AIM OF THE EXERCISE — Copy every line of the material below without changing a single character.

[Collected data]
● ● ●

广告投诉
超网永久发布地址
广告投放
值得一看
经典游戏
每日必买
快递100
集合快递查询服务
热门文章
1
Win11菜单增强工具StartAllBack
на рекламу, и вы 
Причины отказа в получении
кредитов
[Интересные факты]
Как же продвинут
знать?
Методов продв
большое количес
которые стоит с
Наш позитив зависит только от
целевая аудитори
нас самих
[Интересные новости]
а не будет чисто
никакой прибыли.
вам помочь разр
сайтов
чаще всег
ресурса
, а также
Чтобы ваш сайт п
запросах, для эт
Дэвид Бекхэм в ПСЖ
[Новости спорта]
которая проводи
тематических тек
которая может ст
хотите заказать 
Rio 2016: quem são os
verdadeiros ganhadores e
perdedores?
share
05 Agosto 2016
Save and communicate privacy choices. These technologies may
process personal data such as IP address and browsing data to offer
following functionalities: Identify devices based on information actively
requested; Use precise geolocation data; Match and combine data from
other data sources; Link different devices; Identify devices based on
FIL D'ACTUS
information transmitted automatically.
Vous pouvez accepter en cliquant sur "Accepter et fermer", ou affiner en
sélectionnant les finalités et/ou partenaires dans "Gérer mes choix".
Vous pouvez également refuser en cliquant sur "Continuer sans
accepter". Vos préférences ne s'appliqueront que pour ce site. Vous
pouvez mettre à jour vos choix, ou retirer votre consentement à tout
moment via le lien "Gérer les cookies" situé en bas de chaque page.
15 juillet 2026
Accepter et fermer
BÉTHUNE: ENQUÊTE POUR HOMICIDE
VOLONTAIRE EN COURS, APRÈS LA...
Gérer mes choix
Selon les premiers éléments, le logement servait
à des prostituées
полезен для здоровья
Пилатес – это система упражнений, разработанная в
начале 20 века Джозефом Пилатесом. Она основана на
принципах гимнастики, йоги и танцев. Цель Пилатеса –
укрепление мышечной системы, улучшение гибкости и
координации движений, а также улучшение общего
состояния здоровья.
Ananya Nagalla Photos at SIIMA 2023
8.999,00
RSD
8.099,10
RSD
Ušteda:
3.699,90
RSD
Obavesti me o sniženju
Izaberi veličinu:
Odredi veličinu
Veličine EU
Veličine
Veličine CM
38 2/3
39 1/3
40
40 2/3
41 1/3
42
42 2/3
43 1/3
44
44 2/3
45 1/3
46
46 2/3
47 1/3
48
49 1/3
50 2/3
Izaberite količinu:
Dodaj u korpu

● ● ●

SOLUTION —
广告投诉
超网永久发布地址
广告投放
值得一看
经典游戏
每日必买
快递100
集合快递查询服务
热门文章
1
Win11菜单增强工具StartAllBack
на рекламу, и вы 
Причины отказа в получении
кредитов
[Интересные факты]
Как же продвинут
знать?
Методов продв
большое количес
которые стоит с
Наш позитив зависит только от
целевая аудитори
нас самих
[Интересные новости]
а не будет чисто
никакой прибыли.
вам помочь разр
сайтов
чаще всег
ресурса
, а также
Чтобы ваш сайт п
запросах, для эт
Дэвид Бекхэм в ПСЖ
[Новости спорта]
которая проводи
тематических тек
которая может ст
хотите заказать 
Rio 2016: quem são os
verdadeiros ganhadores e
perdedores?
share
05 Agosto 2016
Save and communicate privacy choices. These technologies may
process personal data such as IP address and browsing data to offer
following functionalities: Identify devices based on information actively
requested; Use precise geolocation data; Match and combine data from
other data sources; Link different devices; Identify devices based on
FIL D'ACTUS
information transmitted automatically.
Vous pouvez accepter en cliquant sur "Accepter et fermer", ou affiner en
sélectionnant les finalités et/ou partenaires dans "Gérer mes choix".
Vous pouvez également refuser en cliquant sur "Continuer sans
accepter". Vos préférences ne s'appliqueront que pour ce site. Vous
pouvez mettre à jour vos choix, ou retirer votre consentement à tout
moment via le lien "Gérer les cookies" situé en bas de chaque page.
15 juillet 2026
Accepter et fermer
BÉTHUNE: ENQUÊTE POUR HOMICIDE
VOLONTAIRE EN COURS, APRÈS LA...
Gérer mes choix
Selon les premiers éléments, le logement servait
à des prostituées
полезен для здоровья
Пилатес – это система упражнений, разработанная в
начале 20 века Джозефом Пилатесом. Она основана на
принципах гимнастики, йоги и танцев. Цель Пилатеса –
укрепление мышечной системы, улучшение гибкости и
координации движений, а также улучшение общего
состояния здоровья.
Ananya Nagalla Photos at SIIMA 2023
8.999,00
RSD
8.099,10
RSD
Ušteda:
3.699,90
RSD
Obavesti me o sniženju
Izaberi veličinu:
Odredi veličinu
Veličine EU
Veličine
Veličine CM
38 2/3
39 1/3
40
40 2/3
41 1/3
42
42 2/3
43 1/3
44
44 2/3
45 1/3
46
46 2/3
47 1/3
48
49 1/3
50 2/3
Izaberite količinu:
Dodaj u korpu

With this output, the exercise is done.